« Nous sommes contraints d’arrêter l’acceptation de tous bookings avec effet immédiat, afin d’éviter une détérioration plus importante de cette situation, et ainsi, limiter l’impact que celle-ci pourrait avoir sur votre chaîne d’approvisionnement. Nous espérons un retour à la normale d’ici le début du mois de mai et ne manquerons pas de vous aviser de l’évolution de la situation. Nous mettons néanmoins tout en œuvre afin de charger dans les plus brefs délais tous bookings déjà acceptés. » La version anglaise du communiqué est plus tendancieuse, mettant en avant la saturation des terminaux européens avant d’expliquer que celle-ci est la conséquence de l’annulation de plusieurs départs d’Extrême-Orient. Toujours selon Mærsk, la faible demande de transport asiatique après le nouvel an chinois a amené « plusieurs » transporteurs à annuler de « multiples » départs qui, mécaniquement, manquent également en sortie d’Europe. « Malgré la crise dans l’eurozone et les augmentations générales de février, mars et d’avril, la demande européenne de transport continue à augmenter fortement vers l’Asie ».
« Nos clients nous indiquent que d’autres lignes ont également arrêté d’accepter des bookings jusqu’à mai, souligne un porte-parole de la compagnie. Les chargeurs sont, bien sûr, déçus par ces manques de capacité mais il est trop tôt pour estimer les conséquences sur les approvisionnements. » Le 17 février, Mærsk a annonçé une baisse de 9 % de sa capacité de transport entre l’Europe et l’Extrême-Orient et sa volonté de défendre sa part de marché coûte que coûte.

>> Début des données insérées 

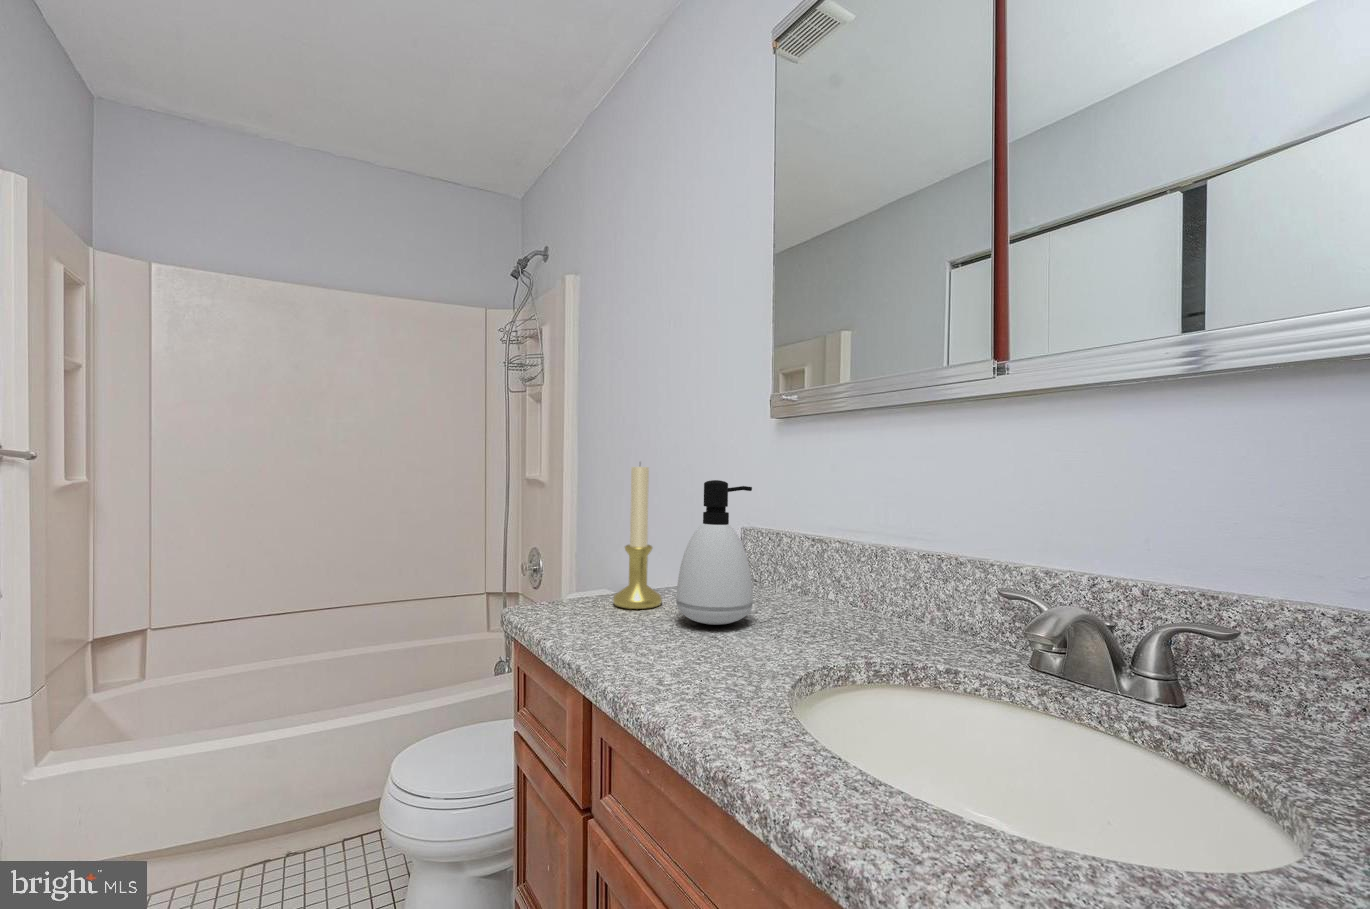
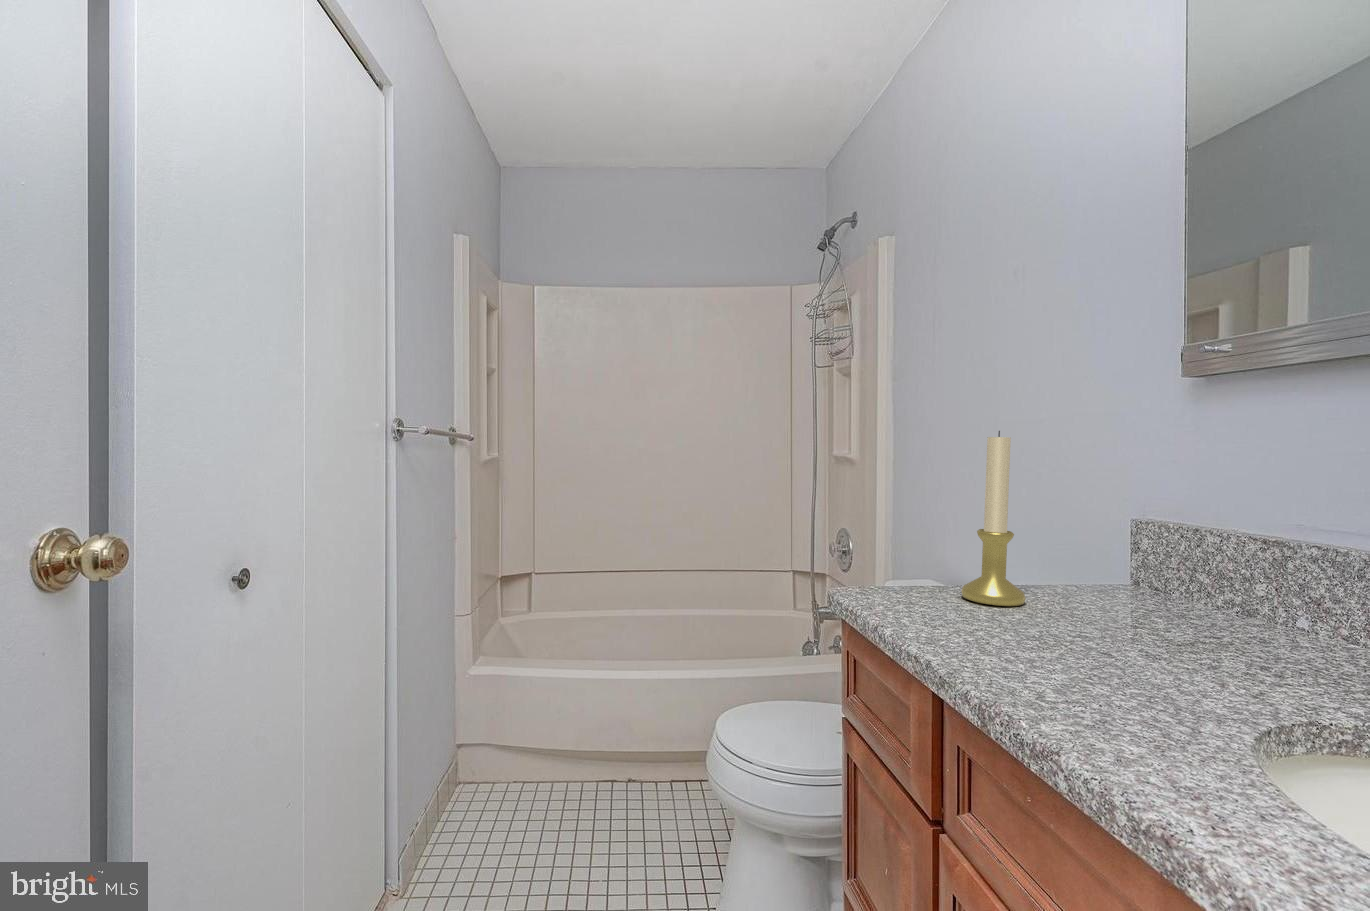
soap dispenser: present [676,480,753,625] -> none [1051,453,1169,638]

Le 27 mars, lors de la conférence sur la « révolution culturelle » dans le transport maritime, organisée dans le cadre de la SITL, Franck Dedenis, d.g. de Mærsk France, a expliqué qu’« on aurait dû l’annoncer avec un préavis plus important ».
L’augmentation « drastique » en sortie d’Europe vers l’Asie serait en partie due à des expéditions opportunistes de déchets de papier et autres produits à très faible valeur, attirés par des taux très bas. Franck Dedenis a évoqué une situation « dramatique », un choix pour « survivre ». « Nous entendons les critiques des chargeurs mais nous avons une crise à gérer. » 600 M$ de perte en 2011 pour Mærsk Line, toujours adossé à un groupe puissant.
Les chargeurs paieront le prix ou il n’y aura pas de service
Lors de la même conférence, Stephan Snijdders, d.g. de MSC France, a annoncé que sa compagnie est en cours de dénonciation de la majorité de ses accords tarifaires concernant les chargements en sortie d’Extrême-Orient vers l’Europe. Sur d’autres marchés, MSC refuse également les bookings. Toutes les compagnies maritimes sont dans une situation « assez difficile », a souligné le représentant de MSC: « Nous ne sommes pas aidés par les banques, que cela soit pour les navires ou les terminaux. Cette situation floue devrait durer un mois environ ». « Si les chargeurs ne le paient pas, ils n’auront pas le service, c’est aussi simple que ça », a estimé Ginaluigi Aponte, fondateur et dirigeant de MSC dans une interview accordée au JMM en juin 2010. MSC doit prendre livraison de 16 × 13 000 EVP cette année (voir p. 17)
Le précédent Argos
Philippe Bonnevie, délégué général de l’AUTF, a mis en garde contre les décisions « unilatérales ». La dénonciation de contrats rappelle des souvenirs lorsqu’Argos, importateur britannique de produits d’électroménager chinois, a porté plainte en août 2010 contre Mærsk, lui réclamant 13,9 M$ de dommages et intérêts pour rupture abusive d’un contrat de transport portant sur 5 000 × 40’. Ces comportements pourraient de nouveau attirer l’attention de la Commission européenne, a estimé Philippe Bonnevie. « Chargeur industriel et régulier, je paie 1 000 $ le 20’ . L’expédition spéculative de déchets de papier paie 300 $. Quelle est la différence de qualité de service? », s’interroge Vincent Rome, directeur du département Développement de Renault Nissan. Et avec la décision de Mærsk, les exportations régulières de pièces automobiles vers l’Asie sont bloquées. L’offre de transport danoise représentant 27 % de l’offre totale Europe/Extrême-Orient, a rappelé Frédéric Chabasse lead buyer transport maritime chez Lesaffre International. Quelles que soient leurs postures publiques, les chargeurs sont « condamnés » à trouver une solution avec les trois premiers transporteurs mondiaux, s’ils veulent éviter le chaos.